Discharged CHF patients might not realize the importance of weighing themselves, being diligent about their salt intake, or taking their medications, says Baker, leader for Gulf Breeze, FL-based Studer Group's Emergency Services division.
During another call, Baker spoke to the roommate of a college student who had been discharged two days earlier with viral meningitis. She learned he was unresponsive.
"His labs were OK [upon discharge], but within the next 48 hours he developed meningococcal meningitis," she says. "The physician told me it was a good thing I had called, because he would have been dead by 5 p.m."
Baker has called thousands of patients post-discharge and discovered several times that a patient required immediate intervention.
"The number one reason we make calls is for quality and safety. If you do them long enough, you will save a life," she says.
ID at-risk patients
Of 400 hospitalized patients studied in 2003 by researchers at the University of Ottawa in Canada, 76 patients had adverse events after discharge, and of these, 23 had preventable adverse events.1 Studer Group recommends that 100% of patients discharged to home receive a post-visit phone call within 48 hours.
"In our experience, organizations that commit to post-visit phone calls typically experience a reduction in risk and liability rates," says Baker.
However, physicians can "start small" by calling patients at risk for rapid deterioration after they are discharged, says Baker, such as children under 2, patients over 75, or patients who had an invasive radiology procedure.
"Whether a sole provider, a physician office, or a multispecialty group, each practice should determine which patients are going to be called," she says. "Then track the results and link them to outcomes."
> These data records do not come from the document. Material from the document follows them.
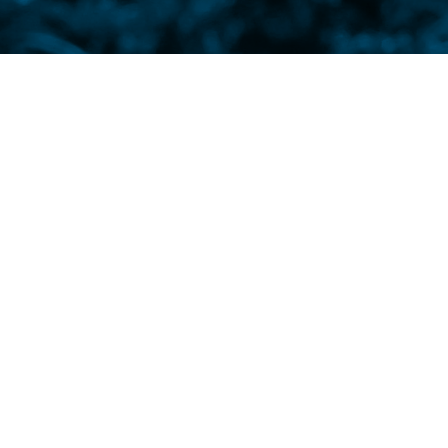
 Indústrias de Tecnologia para Produção
o livro “Interações entre fisiologia e
tes e metabolismo”, de autoria do professor e
 Federal do Paraná (UFPR), Átila Mógor.
 dos conhecimentos de nutrição mineral e de
co texto. Com mais de 450 artigos
aborda o ciclo completo das plantas — da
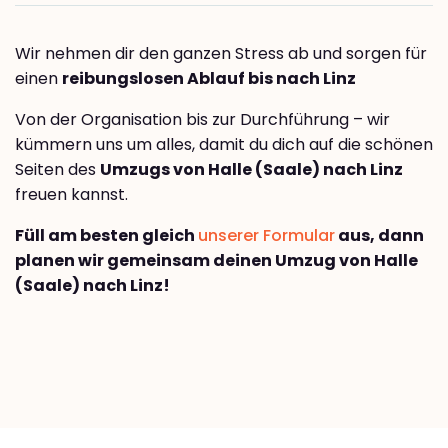
Wir nehmen dir den ganzen Stress ab und sorgen für
einen
reibungslosen Ablauf bis nach Linz
Von der Organisation bis zur Durchführung – wir
kümmern uns um alles, damit du dich auf die schönen
Seiten des
Umzugs von Halle (Saale) nach Linz
freuen kannst.
Füll am besten gleich
unserer Formular
aus, dann
planen wir gemeinsam deinen Umzug von Halle
(Saale) nach Linz!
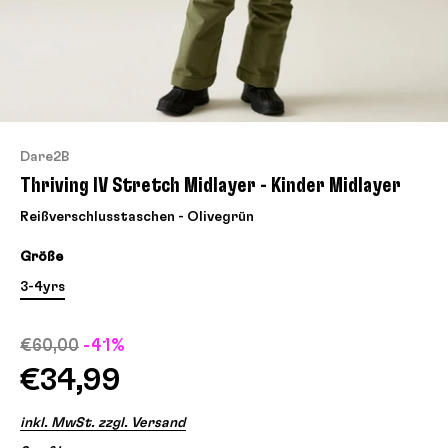
Dare2B
Thriving IV Stretch Midlayer - Kinder Midlayer
Reißverschlusstaschen - Olivegrün
Größe
3-4yrs
€60,00
-41%
€34,99
inkl. MwSt. zzgl. Versand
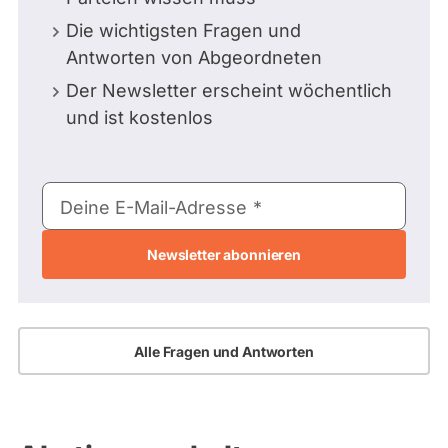
Die wichtigsten Fragen und
Antworten von Abgeordneten
Der Newsletter erscheint wöchentlich
und ist kostenlos
E-
Deine E-Mail-Adresse
Mail-
Adresse
Alle Fragen und Antworten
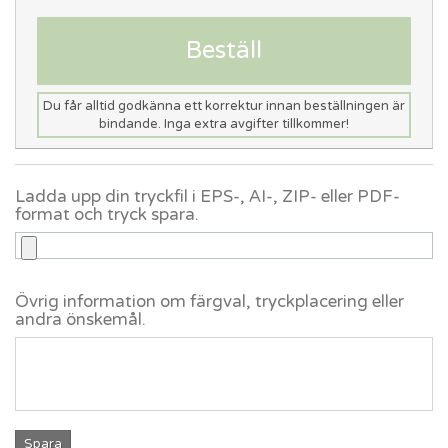
Beställ
Du får alltid godkänna ett korrektur innan beställningen är
bindande. Inga extra avgifter tillkommer!
Ladda upp din tryckfil i EPS-, AI-, ZIP- eller PDF-
format och tryck spara.
Övrig information om färgval, tryckplacering eller
andra önskemål.
Spara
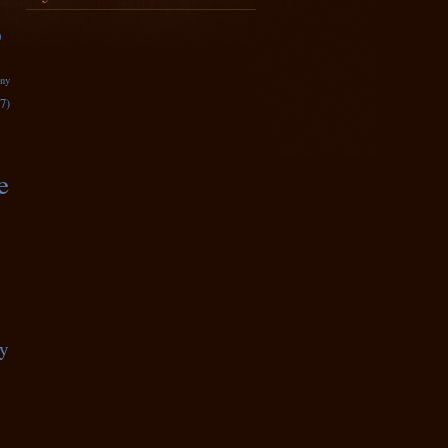
)
zny
7)
e
ty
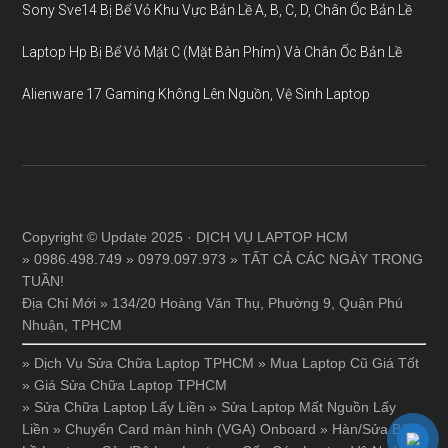
Sony Sve14 Bị Bể Vỏ Khu Vực Bản Lề A, B, C, D, Chân Ốc Bản Lề
Laptop Hp Bị Bể Vỏ Mặt C (Mặt Bàn Phím) Và Chân Ốc Bản Lề
Alienware 17 Gaming Không Lên Nguồn, Vệ Sinh Laptop
Copyright © Update 2025 · DỊCH VỤ LAPTOP HCM
» 0986.498.749 » 0979.097.973 » TẤT CẢ CÁC NGÀY TRONG
TUẦN!
Địa Chỉ Mới » 134/20 Hoàng Văn Thụ, Phường 9, Quận Phú
Nhuận, TPHCM
»
Dịch Vụ Sửa Chữa Laptop TPHCM
»
Mua Laptop Cũ Giá Tốt
»
Giá Sửa Chữa Laptop TPHCM
»
Sửa Chữa Laptop Lấy Liền
»
Sửa Laptop Mất Nguồn Lấy
Liền
»
Chuyển Card màn hình (VGA) Onboard
»
Hàn/Sửa Bản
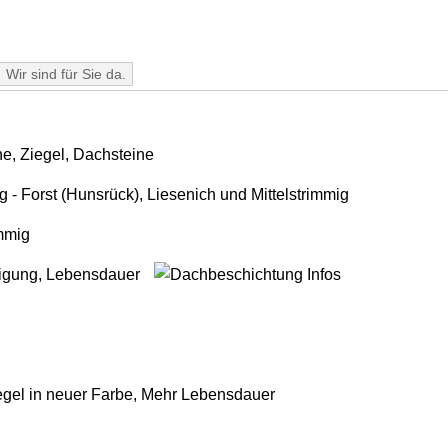
Wir sind für Sie da.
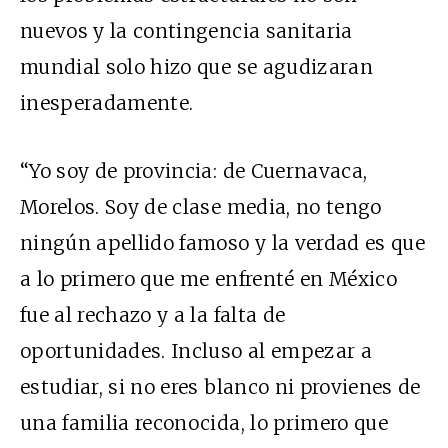
nuevos y la contingencia sanitaria
mundial solo hizo que se agudizaran
inesperadamente.
“Yo soy de provincia: de Cuernavaca,
Morelos. Soy de clase media, no tengo
ningún apellido famoso y la verdad es que
a lo primero que me enfrenté en México
fue al rechazo y a la falta de
oportunidades. Incluso al empezar a
estudiar, si no eres blanco ni provienes de
una familia reconocida, lo primero que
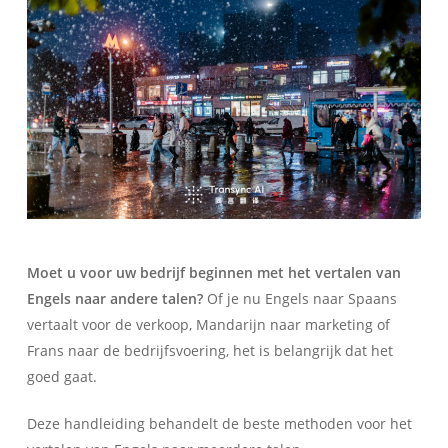
Moet u voor uw bedrijf beginnen met het vertalen van
Engels naar andere talen?
Of je nu Engels naar Spaans
vertaalt voor de verkoop, Mandarijn naar marketing of
Frans naar de bedrijfsvoering, het is belangrijk dat het
goed gaat.
Deze handleiding behandelt de beste methoden voor het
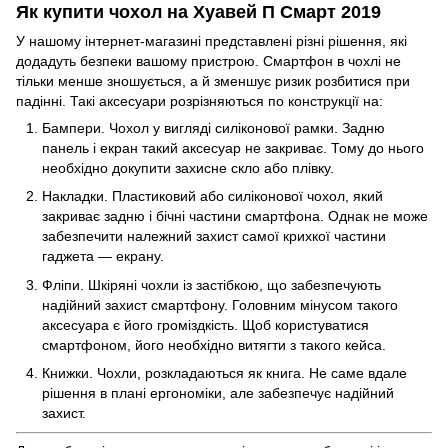
Як купити чохол на Хуавей П Смарт 2019
У нашому інтернет-магазині представлені різні рішення, які
додадуть безпеки вашому пристрою. Смартфон в чохлі не
тільки менше зношується, а й зменшує ризик розбитися при
падінні. Такі аксесуари розрізняються по конструкції на:
Бампери. Чохол у вигляді силіконової рамки. Задню
панель і екран такий аксесуар не закриває. Тому до нього
необхідно докупити
захисне скло
або плівку.
Накладки. Пластиковий або силіконової чохол, який
закриває задню і бічні частини смартфона. Однак не може
забезпечити належний захист самої крихкої частини
гаджета — екрану.
Фліпи. Шкіряні чохли із застібкою, що забезпечують
надійний захист смартфону. Головним мінусом такого
аксесуара є його громіздкість. Щоб користуватися
смартфоном, його необхідно витягти з такого кейса.
Книжки. Чохли, розкладаються як книга. Не саме вдале
рішення в плані ергономіки, але забезпечує надійний
захист.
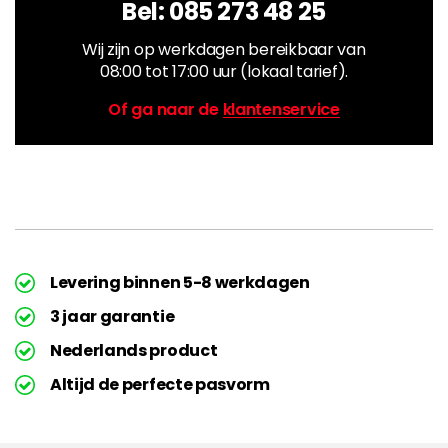
Bel:
085 273 48 25
Wij zijn op werkdagen bereikbaar van
08:00 tot 17:00 uur (lokaal tarief).
Of ga naar de
klantenservice
Levering binnen 5-8 werkdagen
3 jaar garantie
Nederlands product
Altijd de perfecte pasvorm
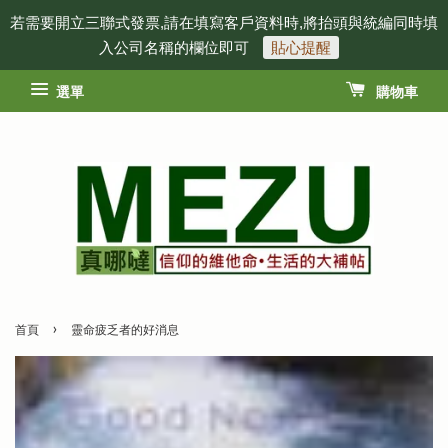
若需要開立三聯式發票,請在填寫客戶資料時,將抬頭與統編同時填
入公司名稱的欄位即可
貼心提醒
選單
購物車
›
首頁
靈命疲乏者的好消息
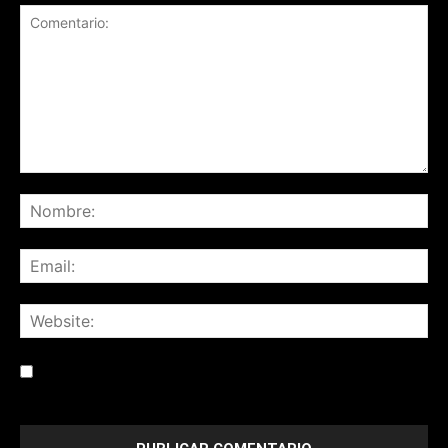
Save my name, email, and website in this browser for the
next time I comment.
There are many recent peer-reviewed references that support patient re-contact after hospitalization or an ED visit, says Tom Scaletta, MD, FAAEM, chair of the emergency department at Edward Hospital in Naperville, IL.2,3,4
Cost is primary consideration
Scaletta says the main barrier to patient callback programs is their cost, which is up to $2.50 per case for outsourced callbacks and double that amount for nurse calls after a hospitalization. He is working to cut that cost in half by using email and texts messages.
"The costs are small relative to the return on investment, which includes reduced risk, improved satisfaction, and increased staff accountability," he says.
Scaletta implemented a patient callback program in 2004 in the ED at Edward Hospital & Health Services in Naperville, IL, to reduce the risk of negative outcomes following discharge.
"Promptly assessing patient well-being and uncovering concerns prevents claims," says Scaletta. "About six years ago, a major insurer offered my hospital a reduced rate, in part because of our callback program. We are now self-insured and always looking for ways to further improve patient safety."